After the Pozo-Seco Singers disbanded, Williams briefly worked outside the music industry. Soon, however, Williams resumed his career in music. In December 1971, Williams signed on as a songwriter for Jack Clement with Jack Music Inc. In 1972, Williams inked a contract with JMI Records as a solo country artist. His 1974 song "We Should Be Together" reached number five, and he signed with ABC/Dot Records. At the height of the country and western boom in the UK in 1976, he had top-forty pop chart hits with "You're My Best Friend" and "I Recall a Gypsy Woman".
His first single with ABC/Dot, "I Wouldn't Want to Live If You Didn't Love Me," became a number one hit, and was the first of a string of top ten hits he had between 1974 and 1991. Only four of his 46 singles did not make it to the top ten.
"I Believe in You", written by Roger Cook and Sam Hogin, was Williams' eleventh number one on the country chart. It was his only Top 40 chart entry in the U.S., where it peaked at number 24. It was also a hit in Australia, New Zealand and Europe.

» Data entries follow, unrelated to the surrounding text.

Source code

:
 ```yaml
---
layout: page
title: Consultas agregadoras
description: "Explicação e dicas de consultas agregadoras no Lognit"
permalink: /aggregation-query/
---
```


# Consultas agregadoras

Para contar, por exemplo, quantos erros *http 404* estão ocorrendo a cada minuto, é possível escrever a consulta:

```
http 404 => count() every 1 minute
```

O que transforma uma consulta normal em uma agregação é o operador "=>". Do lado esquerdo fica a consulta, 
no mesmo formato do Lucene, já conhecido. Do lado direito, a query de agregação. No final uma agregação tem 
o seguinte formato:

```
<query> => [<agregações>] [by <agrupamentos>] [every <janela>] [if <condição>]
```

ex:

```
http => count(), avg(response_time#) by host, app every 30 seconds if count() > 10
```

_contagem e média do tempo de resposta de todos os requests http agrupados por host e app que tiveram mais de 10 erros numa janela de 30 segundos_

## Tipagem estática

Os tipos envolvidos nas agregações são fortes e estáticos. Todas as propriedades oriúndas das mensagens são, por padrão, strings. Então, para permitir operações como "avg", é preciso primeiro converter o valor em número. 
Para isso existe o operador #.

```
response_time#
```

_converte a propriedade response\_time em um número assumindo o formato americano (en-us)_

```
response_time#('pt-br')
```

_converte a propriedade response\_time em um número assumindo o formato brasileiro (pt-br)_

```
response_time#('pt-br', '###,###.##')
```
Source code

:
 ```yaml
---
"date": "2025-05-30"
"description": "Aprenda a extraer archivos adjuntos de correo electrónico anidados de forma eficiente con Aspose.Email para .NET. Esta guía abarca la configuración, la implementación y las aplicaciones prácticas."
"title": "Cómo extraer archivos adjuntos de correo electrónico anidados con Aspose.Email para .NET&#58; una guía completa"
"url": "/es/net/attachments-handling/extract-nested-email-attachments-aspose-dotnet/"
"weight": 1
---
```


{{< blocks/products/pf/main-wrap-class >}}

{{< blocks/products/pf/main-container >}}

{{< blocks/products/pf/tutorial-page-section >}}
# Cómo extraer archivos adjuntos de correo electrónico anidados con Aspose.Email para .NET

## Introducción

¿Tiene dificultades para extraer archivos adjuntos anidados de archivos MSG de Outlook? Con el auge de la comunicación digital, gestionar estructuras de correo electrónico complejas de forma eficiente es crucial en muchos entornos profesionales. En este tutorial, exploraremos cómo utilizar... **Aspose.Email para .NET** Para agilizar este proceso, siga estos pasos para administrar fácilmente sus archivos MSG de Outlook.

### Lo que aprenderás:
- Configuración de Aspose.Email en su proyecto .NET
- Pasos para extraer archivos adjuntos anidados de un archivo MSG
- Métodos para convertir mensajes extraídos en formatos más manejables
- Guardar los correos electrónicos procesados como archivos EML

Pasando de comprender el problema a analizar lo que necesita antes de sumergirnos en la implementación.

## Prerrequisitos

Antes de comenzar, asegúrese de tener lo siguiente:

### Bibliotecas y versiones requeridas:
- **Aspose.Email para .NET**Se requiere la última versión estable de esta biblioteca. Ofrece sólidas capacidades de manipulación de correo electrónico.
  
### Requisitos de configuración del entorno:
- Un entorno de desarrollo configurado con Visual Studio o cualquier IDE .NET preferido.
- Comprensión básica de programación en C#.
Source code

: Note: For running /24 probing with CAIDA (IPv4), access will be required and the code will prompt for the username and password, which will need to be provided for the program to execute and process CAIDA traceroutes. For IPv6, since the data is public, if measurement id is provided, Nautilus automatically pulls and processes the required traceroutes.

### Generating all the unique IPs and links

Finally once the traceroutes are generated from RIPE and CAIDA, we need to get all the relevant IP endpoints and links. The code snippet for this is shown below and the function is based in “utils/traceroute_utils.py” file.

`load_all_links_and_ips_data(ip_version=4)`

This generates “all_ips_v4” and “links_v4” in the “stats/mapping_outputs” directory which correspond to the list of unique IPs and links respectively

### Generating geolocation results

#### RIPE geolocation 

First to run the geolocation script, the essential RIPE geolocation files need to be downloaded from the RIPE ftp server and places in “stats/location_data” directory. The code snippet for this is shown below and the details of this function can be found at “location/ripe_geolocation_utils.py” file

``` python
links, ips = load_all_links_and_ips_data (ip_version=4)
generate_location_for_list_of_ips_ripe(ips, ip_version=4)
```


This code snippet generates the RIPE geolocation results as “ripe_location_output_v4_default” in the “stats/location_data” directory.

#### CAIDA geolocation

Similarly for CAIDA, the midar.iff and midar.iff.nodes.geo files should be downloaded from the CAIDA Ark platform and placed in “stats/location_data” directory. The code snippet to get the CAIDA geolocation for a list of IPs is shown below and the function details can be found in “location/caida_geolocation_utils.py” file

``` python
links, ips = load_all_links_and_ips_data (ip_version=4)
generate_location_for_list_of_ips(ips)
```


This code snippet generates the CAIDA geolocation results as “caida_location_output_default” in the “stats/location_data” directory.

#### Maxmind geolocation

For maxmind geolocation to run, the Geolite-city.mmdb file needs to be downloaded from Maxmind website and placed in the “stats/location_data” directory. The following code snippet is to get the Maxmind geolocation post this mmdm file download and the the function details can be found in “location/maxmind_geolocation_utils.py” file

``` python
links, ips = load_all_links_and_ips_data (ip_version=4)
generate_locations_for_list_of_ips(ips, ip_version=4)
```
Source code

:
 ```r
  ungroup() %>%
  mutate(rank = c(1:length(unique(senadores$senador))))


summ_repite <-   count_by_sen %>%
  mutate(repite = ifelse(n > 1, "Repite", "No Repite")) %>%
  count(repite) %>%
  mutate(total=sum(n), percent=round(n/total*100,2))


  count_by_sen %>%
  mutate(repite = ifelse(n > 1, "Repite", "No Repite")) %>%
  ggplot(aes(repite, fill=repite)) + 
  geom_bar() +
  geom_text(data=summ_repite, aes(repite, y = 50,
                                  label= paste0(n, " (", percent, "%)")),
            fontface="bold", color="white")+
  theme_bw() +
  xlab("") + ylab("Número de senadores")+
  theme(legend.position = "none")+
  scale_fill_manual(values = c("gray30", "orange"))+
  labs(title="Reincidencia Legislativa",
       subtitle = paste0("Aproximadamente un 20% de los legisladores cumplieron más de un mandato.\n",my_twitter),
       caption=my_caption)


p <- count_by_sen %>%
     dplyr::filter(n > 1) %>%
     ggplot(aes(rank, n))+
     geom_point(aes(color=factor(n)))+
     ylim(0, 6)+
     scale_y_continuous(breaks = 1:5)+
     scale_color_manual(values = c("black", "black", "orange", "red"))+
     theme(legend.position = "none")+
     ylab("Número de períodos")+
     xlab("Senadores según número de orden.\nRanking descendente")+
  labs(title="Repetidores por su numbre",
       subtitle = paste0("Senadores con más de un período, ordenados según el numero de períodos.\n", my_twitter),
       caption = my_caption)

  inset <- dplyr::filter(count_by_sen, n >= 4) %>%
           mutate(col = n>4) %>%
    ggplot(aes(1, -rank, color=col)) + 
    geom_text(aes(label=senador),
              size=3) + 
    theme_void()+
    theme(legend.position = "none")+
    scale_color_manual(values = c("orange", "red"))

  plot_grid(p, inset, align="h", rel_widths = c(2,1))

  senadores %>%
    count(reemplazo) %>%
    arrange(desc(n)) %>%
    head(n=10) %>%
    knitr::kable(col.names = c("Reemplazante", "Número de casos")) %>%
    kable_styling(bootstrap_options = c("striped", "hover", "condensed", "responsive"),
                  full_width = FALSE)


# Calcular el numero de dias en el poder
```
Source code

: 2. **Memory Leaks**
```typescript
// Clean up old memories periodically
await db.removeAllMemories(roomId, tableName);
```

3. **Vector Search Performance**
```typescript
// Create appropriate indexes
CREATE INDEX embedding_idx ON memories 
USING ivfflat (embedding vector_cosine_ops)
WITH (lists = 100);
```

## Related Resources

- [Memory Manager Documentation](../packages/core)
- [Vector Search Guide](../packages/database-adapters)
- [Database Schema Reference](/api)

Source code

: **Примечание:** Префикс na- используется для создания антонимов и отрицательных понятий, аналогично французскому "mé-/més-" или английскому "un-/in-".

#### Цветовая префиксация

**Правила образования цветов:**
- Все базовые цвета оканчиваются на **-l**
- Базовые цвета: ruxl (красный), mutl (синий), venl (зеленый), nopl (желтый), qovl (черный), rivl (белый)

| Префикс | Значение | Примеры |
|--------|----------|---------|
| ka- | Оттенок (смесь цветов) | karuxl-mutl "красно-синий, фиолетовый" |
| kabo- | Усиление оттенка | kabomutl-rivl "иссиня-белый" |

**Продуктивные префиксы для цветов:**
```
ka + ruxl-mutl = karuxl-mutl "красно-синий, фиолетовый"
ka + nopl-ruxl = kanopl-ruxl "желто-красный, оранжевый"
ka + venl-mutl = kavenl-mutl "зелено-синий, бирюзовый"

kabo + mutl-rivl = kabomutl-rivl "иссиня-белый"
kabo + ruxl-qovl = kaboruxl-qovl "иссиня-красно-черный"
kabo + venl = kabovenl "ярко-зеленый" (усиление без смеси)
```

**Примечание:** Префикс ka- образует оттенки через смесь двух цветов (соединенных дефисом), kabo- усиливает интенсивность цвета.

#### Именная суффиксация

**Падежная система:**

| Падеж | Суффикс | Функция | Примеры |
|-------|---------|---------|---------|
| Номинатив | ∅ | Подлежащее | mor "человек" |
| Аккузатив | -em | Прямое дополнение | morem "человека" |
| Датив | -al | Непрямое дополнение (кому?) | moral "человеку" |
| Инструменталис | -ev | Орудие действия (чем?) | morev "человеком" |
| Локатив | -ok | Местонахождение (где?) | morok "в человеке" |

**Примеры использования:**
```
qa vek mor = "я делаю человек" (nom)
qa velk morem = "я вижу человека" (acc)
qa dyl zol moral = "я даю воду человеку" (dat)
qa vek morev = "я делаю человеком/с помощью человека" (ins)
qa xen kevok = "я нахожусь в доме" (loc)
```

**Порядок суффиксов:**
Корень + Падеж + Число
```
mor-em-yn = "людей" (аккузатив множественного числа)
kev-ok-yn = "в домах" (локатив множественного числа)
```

Williams had some minor roles in Burt Reynolds movies. In 1975, Williams appeared as a member of the Dixie Dancekings band in the movie W.W. and the Dixie Dancekings, alongside Reynolds. Williams also appeared as himself in the Universal Pictures movie Smokey and the Bandit II, in which he also played a number of songs.
Early in 2006, Williams announced his "Farewell Tour of the World" and played numerous dates both in the U.S. and abroad, wrapping the tour up with a sold-out "Final Farewell Concert" in Memphis, Tennessee, at the Cannon Center for Performing Arts on November 21, 2006. In 2010, Williams came out of retirement and was once again touring.
In March 2012, Williams announced the release of a new record, And So It Goes (UK release April 30, 2012; U.S./Worldwide release June 19, 2012), his first new record since 2004. The record was his first with the independent Americana label Sugar Hill Records. The record includes guest appearances by Alison Krauss, Keith Urban, and Vince Gill. To accompany the release he embarked on a UK Tour. A much-loved country artist among British fans, he had his final UK tour in 2014.
In March 2016, Williams announced he was retiring from touring and cancelled all his scheduled shows. "It's time to hang my hat up and enjoy some quiet time at home. I'm so thankful for my fans, my friends and my family for their everlasting love and support," he said in a statement.
Williams married Joy Janene Bucher in April 1960. They had two children.
"He may not be the modest homebody he pretends to be, but he sure does project a convincing image of romantic-domestic contentment, complete with separation, sex, and second thoughts. Both the care of the songwriting and the assured, conversational lilt of the vocals divide the sentimentality from the sentiment."